Aaacckk!! Helping Teen Athletes with Pre-competition Anxiety – Part 1

As I was working on this post I realized that the topic was much too broad for just one post so I have broken into two. In Part 1 I mainly focus on things that teens can do (with your support) to help themselves with pre-competition anxiety. In Part 2 I will discuss more about what you as a parent or coach can do to help. Of course, I’m sure I will revisit pre-competition anxiety, and related topics, in the future.
Helping Teen Athletes with Pre-Competition Anxiety 

Many of us have experienced the rush of standing on the sideline just before a competition. The noise of the crowd, last minute instructions from your coach and the excitement from the team! It can be completely invigorating … or totally overwhelming.

Everyone feels some level of nervousness or anxiety before a game or performance. Anxiety is a totally normal feeling and in many cases is helpful for competition.

We have all experienced some physical symptoms of anxiety like:

  • Increased heart rate and breathing
  • Tightness in your chest
  • Upset stomach or digestion issues
  • Headache or feeling light headed
  • Muscle aches
  • Sweating

When an athlete is experiencing significant anxiety these symptoms are usually magnified by worries about losing, performing poorly or letting down parents or coaches. If your teen athlete/performer experiences nervousness or anxiety that gets in their way then here are some things that can help.

Ongoing Preparation

There is so much more to sport than the competition! Many things need to happen before the game, be sure these are part of the preparation.

  • Practice – The first step is being prepared. Putting in the time to practice and train can really help build confidence. Nothing is better than feeling like you are ready to compete.
  • Goal Setting – Set goals that are not related to the outcome of the competition (which you cannot control). Focus on improving your skills (things you can control) and use those to track your success. It isn’t always about winning. Your team may have outcome goals like going to the state playoffs, but you should also have personal goals.
  • Relaxation Techniques – If you can learn ways to relax your body you will be better prepared to deal with anxiety when it strikes. Practice these techniques every day to see the benefits. I have included links to some sites I like.
    Deep breathing
    Progressive muscle relaxation (Great before going to sleep)

Before the Competition

For many athletes following the same routine before each competition helps them stay focused and calm.

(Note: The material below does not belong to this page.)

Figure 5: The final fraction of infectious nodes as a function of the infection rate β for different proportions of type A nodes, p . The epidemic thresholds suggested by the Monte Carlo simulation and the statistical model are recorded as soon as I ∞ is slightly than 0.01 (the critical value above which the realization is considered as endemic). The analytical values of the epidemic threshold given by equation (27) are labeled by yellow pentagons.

  • Try doing the same warm-up every time, preferably something the same as or similar to what you do in practice. This helps you prepare mentally and physically for what you are about to do.
  • Sometimes having a word or phrase to focus on ‘breathe’ ‘stay low’ ‘quick feet’ can help keep your mind from being distracted before a game. Keep it short and related to your personal goals.
  • Visualization. Some athletes find that mentally walking through the competition in advance and picturing themselves doing things ”right” helps them feel more prepared.

During Competition

After all the hard work to get to competition, here are some things to do so your teen can get the most out of the experience.

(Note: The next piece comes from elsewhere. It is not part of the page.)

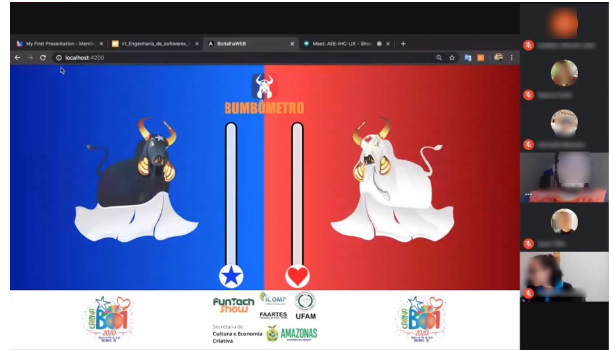
Figure 10. Feedback screen of online interaction using the Bumbometer.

  • Stay in the moment. If your mind wanders bring it back to the task at hand and what you can control. Remember, you cannot control what anyone else is doing!

Developing mindfulness can help your teen stay on task during a competition. Some of the above exercises – deep breathing and meditation – will help foster mindfulness. This is a much bigger topic than we have time for in this post so here are a couple articles where you can learn more.
Nine Essential Qualities of Mindfulness
Mindfulness and Misconceptions: A Mindful Parenting Guest Post

  • If you make a mistake or something doesn’t go right just keep moving forward. Worrying about what has already happened is not going to help you with what is coming.

After the Competition

After the excitement of the game or performance is over, take some time to reflect.

  • Learn from your mistakes and then move on. Don’t dwell on what went wrong. We all have a tendency to pick apart every last detail of a performance, especially if things did not go as planned.
  • Celebrate what went right! Recognize even small improvements.

Remember, there is no “quick fix” for pre-competition anxiety. These ideas and techniques need to be practiced over time – just like your sport – to be effective and not everything will work the same for everybody. Keep on trying until you find something that works for YOU!

I’d love to hear about how you have dealt with pre-competition anxiety!


4 responses to “Aaacckk!! Helping Teen Athletes with Pre-competition Anxiety – Part 1

  1. Great post – such important information here! My younger son is a very good long distance runner, but his performance has been impaired by anxiety. He has been seeing a sports psychologist, and she recommends many of the same things! I’ll be sharing this.


    • Thanks Lana! There are so many young athletes who are fighting anxiety. I am glad to hear your son is working through it. I would be interested to hear if he has found anything in particular that has helped. I appreciate your comments!


  2. Way cool! Some very valid points! I appreciate you penning this write-up and also
    the rest of the site is also very good.